Losing someone you love is always incredibly difficult, and dealing with all the admin afterwards can feel like an impossible task.
Unfortunately however, there are some really important administrative tasks that need to be done in the days and weeks after they’ve passed, starting with getting a death certificate
To help make things easier, we’ll walk you through everything you need to know about death certificates and crucially, how to go about getting one.
What is a death certificate?
A death certificate is a legal document that is issued following the registration of someone’s death and signifies that the death has been formally recorded by the government.
The main purpose of a death certificate is to prove to businesses, banks and organisations that the person has passed away. If you are the person responsible for sorting out the estate of the person who has died, a death certificate will be essential for things like accessing pension savings, closing bank accounts, and so on.
Who provides death certificates?
The local authority in which your loved one died is responsible for providing you with a death certificate. You’ll need to register the death with them at a pre-arranged appointment, and once you’ve attended this with the relevant evidence, you’ll be provided with the death certificate.
How to get a death certificate
As mentioned, you’ll get a death certificate once you’ve registered the person’s death, so you’ll need to go through the registration process first.
It’s a legal requirement to register someone’s death within five days of them passing away, including bank holidays and weekends, so it’s important not to delay this. Usually, family members are required to register a death, but if a relative isn’t able to do it then someone else will be able to provided they:
- Were present at the time of death
- Are an administrator from the hospital (if the person died in hospital)
- Are in charge of making funeral arrangements.

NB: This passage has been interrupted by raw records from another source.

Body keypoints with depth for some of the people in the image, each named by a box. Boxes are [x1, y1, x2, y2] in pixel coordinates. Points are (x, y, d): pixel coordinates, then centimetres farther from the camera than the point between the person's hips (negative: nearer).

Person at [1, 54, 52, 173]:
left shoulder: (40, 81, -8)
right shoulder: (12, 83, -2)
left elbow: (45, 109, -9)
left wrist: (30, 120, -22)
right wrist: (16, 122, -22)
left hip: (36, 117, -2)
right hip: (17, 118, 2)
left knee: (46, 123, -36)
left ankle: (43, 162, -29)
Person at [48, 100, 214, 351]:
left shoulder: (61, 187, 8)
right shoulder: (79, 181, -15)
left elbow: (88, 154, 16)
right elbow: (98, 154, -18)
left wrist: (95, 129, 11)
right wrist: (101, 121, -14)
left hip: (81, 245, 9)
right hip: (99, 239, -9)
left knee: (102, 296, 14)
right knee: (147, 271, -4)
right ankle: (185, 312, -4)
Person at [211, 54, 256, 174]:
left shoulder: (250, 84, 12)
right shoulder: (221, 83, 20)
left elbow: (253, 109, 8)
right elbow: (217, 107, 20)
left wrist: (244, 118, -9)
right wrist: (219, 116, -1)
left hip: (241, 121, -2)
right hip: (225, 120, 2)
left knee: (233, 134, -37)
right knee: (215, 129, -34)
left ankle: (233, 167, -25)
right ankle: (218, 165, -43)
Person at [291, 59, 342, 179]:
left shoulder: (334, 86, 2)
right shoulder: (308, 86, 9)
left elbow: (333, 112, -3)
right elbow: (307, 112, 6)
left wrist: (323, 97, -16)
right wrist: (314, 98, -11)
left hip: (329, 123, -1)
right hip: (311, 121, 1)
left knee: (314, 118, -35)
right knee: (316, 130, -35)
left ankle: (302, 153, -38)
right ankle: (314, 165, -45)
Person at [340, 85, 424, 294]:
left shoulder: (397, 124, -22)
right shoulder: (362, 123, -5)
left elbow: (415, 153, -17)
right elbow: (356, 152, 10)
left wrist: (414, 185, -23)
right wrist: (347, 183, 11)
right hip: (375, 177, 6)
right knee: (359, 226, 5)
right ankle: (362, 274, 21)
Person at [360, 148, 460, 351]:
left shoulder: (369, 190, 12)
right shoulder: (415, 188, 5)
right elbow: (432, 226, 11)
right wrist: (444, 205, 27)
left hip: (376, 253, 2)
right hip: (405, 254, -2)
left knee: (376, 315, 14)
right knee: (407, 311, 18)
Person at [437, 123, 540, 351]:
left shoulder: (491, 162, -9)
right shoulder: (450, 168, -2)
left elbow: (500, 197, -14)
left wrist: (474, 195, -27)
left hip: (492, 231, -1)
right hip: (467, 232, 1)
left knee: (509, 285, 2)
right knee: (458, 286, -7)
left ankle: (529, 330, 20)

Here’s a step by step guide to how to register someone’s death:
Find the local authority
You need to register the person’s death with the local authority in which they died, and not the one they lived in (unless they’re the same).
You can find which local authority you need to register the death with using this tool. Simply enter the address where the person died to find the relevant authority.
Arrange an appointment to register the death
Most local authorities will need you to attend an appointment in person to register the death of your loved one. How to do this will vary from place to place, but generally the easiest way to do it is to arrange an appointment online via the authority’s website.
Most local authority websites will have a section called something like “births, ceremonies and deaths”, and in this section, you’ll see the option to register a death. This will normally provide details of how to arrange an appointment and the information you’ll need to bring with you.
Attend the appointment and register the death
You’ll then need to attend the appointment and provide the registrar with the information they have requested, which we cover in detail below.
If the registrar has everything they need from you and is able to register the death, then you’ll be given the death certificate(s) and a certificate for a burial or cremation to give to the funeral director or crematorium.
What information do you need to get a death certificate?
Before you attend the appointment to register the death of a loved one, you’ll be asked to bring a number of pieces of information with you. These might include things like the person’s:
- Birth certificate
- Council Tax bill
- Driving licence
- Marriage or civil partnership certificate
- NHS medical card
- Proof of address (eg utility bill)
The registrar will need these documents to verify the following:
- the person’s full name at the time of death
- any names previously used, eg maiden name
- the person’s date and place of birth
- their last address
The registrar will also want to know the occupation of the person who has died, the details of a surviving or late spouse or civil partner and whether the person was receiving State Pension payments or any other benefits. If you have any documents to support these points, it could be a good idea to bring these documents with you to your appointment. If you don’t have any of the above, it’s best to ask the register office what you should do.
How much do death certificates cost?
How much a death certificate costs depends on where you’re registering the death. In England and Wales, the cost per copy is £11.00, in Northern Ireland, it’s £8 and £10 in Scotland.
How many death certificates do I need?
You’ll usually need to get several copies of a death certificate, as each business, bank or organisation will want an original copy, and not a duplicate when you notify them that the person has died.
If possible, take a quick look at the number of bank accounts, insurance policies or pensions that the person has and get this number of certificates. Of course, there’s not always time to do this before you register the death, and you can always buy more later, but it’s a good idea to get more than you think you’ll need at this point to avoid delays later on.
Where to go for help
Managing administrative tasks in the days after a loved one has died can feel like a huge task, so If you aren’t sure what to do at any point, or are worried you have missed something relating to registering the person’s death, then it can be a good idea to phone the relevant registry office for advice.
Don’t be afraid to reach out for help if you need it, local authorities understand how difficult this process can feel when you’re grieving, so many also have bereavement services that can help you manage it. If the authority doesn’t have this type of service themselves, they’ll usually be able to refer you to an organisation that can help.
If you’d like to speak to someone non-judgemental and impartial about how you are feeling, you could try contacting Cruse Bereavement Care on 0808 808 1677 or [email protected].
Bereavement.co.uk also has online support forums, where you can swap messages with other people who are dealing with similar emotions.
It may also be worth talking to your doctor or GP who will be able to let you know what support may be available to you.